======== EXTRAIT SOURCE

La course folle de l’IA
La perte de contrôle d’un processus est toujours inquiétante. Quand il s’agit de l’intelligence artificielle, l’IA, la menace ébranle notre vision de ce que nous appelons le progrès humain. La science-fiction devient réalité. On entrevoit le début, mais la suite est obscurcie par les supputations et le doute. Ce n’est pas un hasard si Elon Musk et des centaines d’experts plaident pour une suspension, pendant au moins six mois, de la recherche dans ce domaine.
À travers les déclarations et les mises en garde des uns et des autres se profile une crainte majeure : que l’Homme ne contrôle plus sa propre créature. Frankenstein, version GPT. Jusque-là, la puissance des algorithmes au développement plus qu’exponentiel ouvrait la voie à des sauts importants en matière d’innovation. Mais l’impulsion et la décision restaient le privilège de l’Homme. C’est la mise en œuvre qui était accélérée. Un exemple : la fabrication des armes. Il y a quelques mois il fallait attendre quatre ans pour obtenir la livraison d’un canon type Caesar. Aujourd’hui le délai pourrait être réduit à 18 mois.

================

● **TRAVAIL À RÉALISER**:
A – Reproduisez fidèlement le passage de l'extrait sur l'IA qui s'ouvre sur les mots « La course folle » et se referme sur « dans ce domaine. ».
B – Répondez d'après l'extrait sur l'IA :
(i) Pendant quelle durée minimale Elon Musk et des centaines d'experts veulent-ils suspendre la recherche ?
(ii) Quel délai fallait-il attendre, il y a quelques mois, pour la livraison d'un canon type Caesar ?
(iii) À combien ce délai pourrait-il être ramené aujourd'hui ?
Les enregistrements qui suivent forment un matériau distinct de l'extrait sur l'IA.

======== DONNÉES FOURNIES

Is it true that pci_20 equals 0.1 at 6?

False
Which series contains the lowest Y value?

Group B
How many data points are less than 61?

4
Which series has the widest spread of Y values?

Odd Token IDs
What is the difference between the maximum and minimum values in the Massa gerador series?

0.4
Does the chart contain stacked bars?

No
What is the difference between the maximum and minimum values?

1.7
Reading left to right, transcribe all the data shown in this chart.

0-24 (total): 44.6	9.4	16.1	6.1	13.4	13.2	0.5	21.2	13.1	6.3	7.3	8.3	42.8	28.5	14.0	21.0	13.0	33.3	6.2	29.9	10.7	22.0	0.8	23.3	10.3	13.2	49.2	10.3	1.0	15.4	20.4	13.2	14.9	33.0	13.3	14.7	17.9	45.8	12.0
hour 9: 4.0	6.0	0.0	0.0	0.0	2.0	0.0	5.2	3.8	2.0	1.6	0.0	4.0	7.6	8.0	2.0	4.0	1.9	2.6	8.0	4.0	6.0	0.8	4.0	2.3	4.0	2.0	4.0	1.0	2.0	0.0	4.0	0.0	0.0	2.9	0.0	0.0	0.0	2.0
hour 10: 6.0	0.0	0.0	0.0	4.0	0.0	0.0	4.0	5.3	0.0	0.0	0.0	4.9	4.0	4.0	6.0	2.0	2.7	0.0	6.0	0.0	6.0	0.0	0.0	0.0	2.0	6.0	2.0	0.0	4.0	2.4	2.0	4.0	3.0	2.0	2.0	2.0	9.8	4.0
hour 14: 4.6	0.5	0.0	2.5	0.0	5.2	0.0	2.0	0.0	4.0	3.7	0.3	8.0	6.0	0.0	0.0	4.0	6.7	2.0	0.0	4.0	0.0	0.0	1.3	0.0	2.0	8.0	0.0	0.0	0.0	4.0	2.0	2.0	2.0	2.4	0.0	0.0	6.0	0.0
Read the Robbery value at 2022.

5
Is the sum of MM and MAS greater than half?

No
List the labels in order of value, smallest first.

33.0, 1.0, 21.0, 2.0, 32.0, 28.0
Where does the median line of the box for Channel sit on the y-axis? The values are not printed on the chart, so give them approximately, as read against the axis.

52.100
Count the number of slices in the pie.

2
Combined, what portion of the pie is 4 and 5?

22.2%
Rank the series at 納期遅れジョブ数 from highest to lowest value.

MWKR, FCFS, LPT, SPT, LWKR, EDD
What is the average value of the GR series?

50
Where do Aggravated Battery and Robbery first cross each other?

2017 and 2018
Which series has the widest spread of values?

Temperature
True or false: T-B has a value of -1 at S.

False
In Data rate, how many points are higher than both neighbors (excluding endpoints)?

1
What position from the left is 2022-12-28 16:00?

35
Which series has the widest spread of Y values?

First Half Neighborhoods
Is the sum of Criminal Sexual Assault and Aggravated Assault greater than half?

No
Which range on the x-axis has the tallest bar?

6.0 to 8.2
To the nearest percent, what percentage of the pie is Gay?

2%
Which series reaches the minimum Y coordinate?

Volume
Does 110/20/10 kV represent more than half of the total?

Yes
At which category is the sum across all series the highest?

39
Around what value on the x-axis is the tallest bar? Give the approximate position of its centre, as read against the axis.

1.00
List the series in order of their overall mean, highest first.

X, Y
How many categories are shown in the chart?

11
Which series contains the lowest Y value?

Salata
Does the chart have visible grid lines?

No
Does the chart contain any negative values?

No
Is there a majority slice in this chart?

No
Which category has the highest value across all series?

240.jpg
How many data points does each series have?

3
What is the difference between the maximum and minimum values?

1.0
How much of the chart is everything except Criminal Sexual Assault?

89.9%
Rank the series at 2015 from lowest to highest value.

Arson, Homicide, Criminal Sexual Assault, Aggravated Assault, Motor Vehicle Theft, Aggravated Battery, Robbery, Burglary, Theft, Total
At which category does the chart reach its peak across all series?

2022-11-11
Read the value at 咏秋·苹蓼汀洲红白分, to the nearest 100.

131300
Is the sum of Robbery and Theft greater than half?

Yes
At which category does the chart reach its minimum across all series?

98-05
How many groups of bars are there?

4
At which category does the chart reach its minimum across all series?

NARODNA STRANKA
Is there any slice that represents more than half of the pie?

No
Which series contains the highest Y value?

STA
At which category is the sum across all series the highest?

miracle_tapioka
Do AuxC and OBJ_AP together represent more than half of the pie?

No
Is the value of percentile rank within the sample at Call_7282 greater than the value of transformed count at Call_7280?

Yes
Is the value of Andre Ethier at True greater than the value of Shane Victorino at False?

================

● **RÉSULTATS PAR TÂCHE**:
A –
La course folle de l’IA
La perte de contrôle d’un processus est toujours inquiétante. Quand il s’agit de l’intelligence artificielle, l’IA, la menace ébranle notre vision de ce que nous appelons le progrès humain. La science-fiction devient réalité. On entrevoit le début, mais la suite est obscurcie par les supputations et le doute. Ce n’est pas un hasard si Elon Musk et des centaines d’experts plaident pour une suspension, pendant au moins six mois, de la recherche dans ce domaine.

B –
(i) Au moins six mois.
(ii) Quatre ans.
(iii) 18 mois.